У меня даже с напарником по кабинету не было возможности поговорить. Моим номинальным соседом был Уильям Эллери Ленард, наш кафедральный литературный мэтр, прославившийся своей необычной теорией англосаксонской просодии, своей романтической и трагической личной жизнью, описанной им в длинной поэме “Две жизни”, своим скоропалительным браком с молодой женщиной, которая получила в кампусе прозвище Внучка-Златовласка и оказалась предательницей, своим былым обыкновением отплывать на спине по озеру Мендота далеко от берега в шлеме из кабаньих клыков, декламируя “Беовульфа”.
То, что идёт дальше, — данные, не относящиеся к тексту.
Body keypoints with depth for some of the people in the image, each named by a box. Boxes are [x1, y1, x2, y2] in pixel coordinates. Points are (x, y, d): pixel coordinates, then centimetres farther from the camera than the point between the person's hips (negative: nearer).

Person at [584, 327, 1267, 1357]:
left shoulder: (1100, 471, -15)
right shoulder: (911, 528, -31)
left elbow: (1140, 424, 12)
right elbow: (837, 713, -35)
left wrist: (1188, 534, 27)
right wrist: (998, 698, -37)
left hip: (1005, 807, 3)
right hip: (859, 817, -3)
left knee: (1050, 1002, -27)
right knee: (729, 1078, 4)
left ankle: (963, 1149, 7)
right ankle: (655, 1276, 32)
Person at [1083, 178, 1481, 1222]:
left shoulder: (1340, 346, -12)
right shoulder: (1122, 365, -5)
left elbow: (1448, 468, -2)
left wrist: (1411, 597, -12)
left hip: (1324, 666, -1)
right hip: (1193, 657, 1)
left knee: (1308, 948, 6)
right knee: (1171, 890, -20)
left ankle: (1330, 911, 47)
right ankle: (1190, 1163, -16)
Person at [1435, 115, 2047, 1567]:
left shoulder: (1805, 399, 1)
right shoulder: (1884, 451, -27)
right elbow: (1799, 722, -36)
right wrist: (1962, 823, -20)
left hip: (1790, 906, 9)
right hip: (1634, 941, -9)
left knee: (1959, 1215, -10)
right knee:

Я ждал соседства с Уильямом Эллери с немалым интересом, но почти сразу выяснилось, что из-за усугубившейся агорафобии он не отходит от своего дома дальше, чем на квартал. Меня потому и подселили к нему, что кабинет, который нельзя было у него отобрать, фактически был свободен. Он сидел дома и, похоже, ждал возвращения Внучки. За год он так ни разу в кабинете и не появился, но его картины, книги, бумаги и памятные вещицы смотрели на меня, сползали, опрокидывались и только что не падали мне на голову в углу, где я с трудом нашел для себя рабочее пространство. Приходя туда вечером, я ощущал его присутствие, как некоего полтергейста, и никогда не задерживался надолго.
Так началась наша новая жизнь: две одинокие недели обустройства, затем первая рабочая неделя – регистрация студентов, распределение нагрузки, чехарда с аудиториями, знакомство с группами… узнаваемая рутина вступила в свои права. Затем, в конце первой недели занятий, – прием у заведующего кафедрой. Я помыл свой “форд”, мы приоделись и отправились к нему домой, неуверенные в себе и настороженные. Собралось человек сорок-пятьдесят – имена и фамилии мы не могли толком расслышать или тут же забывали, мы путали людей друг с другом. Иные из молодых преподавателей, в том числе пара, которую я нашел довольно-таки высокомерной, так жадно налегали на херес, что из одной лишь гордости я отказался им уподобляться. Салли, еще более чужая в этой компании, чем я, не отходила от меня.